"What does it amount to?"

"Nothing."

"Oh," murmured the woman at the table, rather protestingly.

"I mean that it will end in nothing, it will soon fade. But it shows that the child has imagination; Garda Thorne will love, some of these days; a real love."

"Yes; that requires imagination."

"My sentences were not connected, they did not describe each other. What I meant was that the way the child has gone into this—this little beginning—shows that she will be capable of deep feelings later on."

Margaret did not reply.

"There are plenty of excellent women who are quite incapable of them," pursued Winthrop, conscious that he had, as he expressed it to himself, taken the bit in his teeth again, but led on by the temptation which, more and more this winter, Margaret's controlled silences (they always seemed controlled) were becoming to him. "And the curious point is that they never suspect their own deficiencies; they think that if they bestow a prim, well-regulated little affection upon the man they honor with their choice, that is all that is necessary; certainly it is all that the man deserves.
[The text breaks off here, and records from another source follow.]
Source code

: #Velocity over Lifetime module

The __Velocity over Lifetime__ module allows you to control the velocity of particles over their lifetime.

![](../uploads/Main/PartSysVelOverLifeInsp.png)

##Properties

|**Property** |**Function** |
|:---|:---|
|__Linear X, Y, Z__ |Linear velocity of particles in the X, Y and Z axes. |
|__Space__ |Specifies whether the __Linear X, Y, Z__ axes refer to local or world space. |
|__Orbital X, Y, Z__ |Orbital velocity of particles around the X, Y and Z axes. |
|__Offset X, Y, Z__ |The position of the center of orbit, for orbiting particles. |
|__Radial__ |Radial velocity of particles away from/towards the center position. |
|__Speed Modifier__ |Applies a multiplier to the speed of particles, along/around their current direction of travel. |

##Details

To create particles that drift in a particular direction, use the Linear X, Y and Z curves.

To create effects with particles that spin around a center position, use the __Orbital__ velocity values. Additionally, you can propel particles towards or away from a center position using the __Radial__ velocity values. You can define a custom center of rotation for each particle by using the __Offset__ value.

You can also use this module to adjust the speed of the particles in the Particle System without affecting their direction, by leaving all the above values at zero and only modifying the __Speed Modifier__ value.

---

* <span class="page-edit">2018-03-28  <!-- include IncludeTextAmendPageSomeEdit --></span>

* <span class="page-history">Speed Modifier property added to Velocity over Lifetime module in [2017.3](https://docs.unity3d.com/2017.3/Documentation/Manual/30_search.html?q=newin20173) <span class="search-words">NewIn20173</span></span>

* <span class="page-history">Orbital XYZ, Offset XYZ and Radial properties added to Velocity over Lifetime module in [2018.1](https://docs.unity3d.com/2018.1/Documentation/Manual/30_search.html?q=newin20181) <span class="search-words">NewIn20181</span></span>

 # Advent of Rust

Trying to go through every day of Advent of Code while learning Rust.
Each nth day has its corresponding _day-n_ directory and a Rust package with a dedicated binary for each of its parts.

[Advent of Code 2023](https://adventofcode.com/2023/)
I don't know what we deserve; but I do know that we are not apt to be much moved by such affection as that. They are often very good mothers," he added, following here another of his tendencies, the desire to be just—a tendency which often brought him out at the end of a remark where people least expected.

"Don't you think that important?" said Margaret.

"Very. Only let them not, in addition, pretend to be what they are not."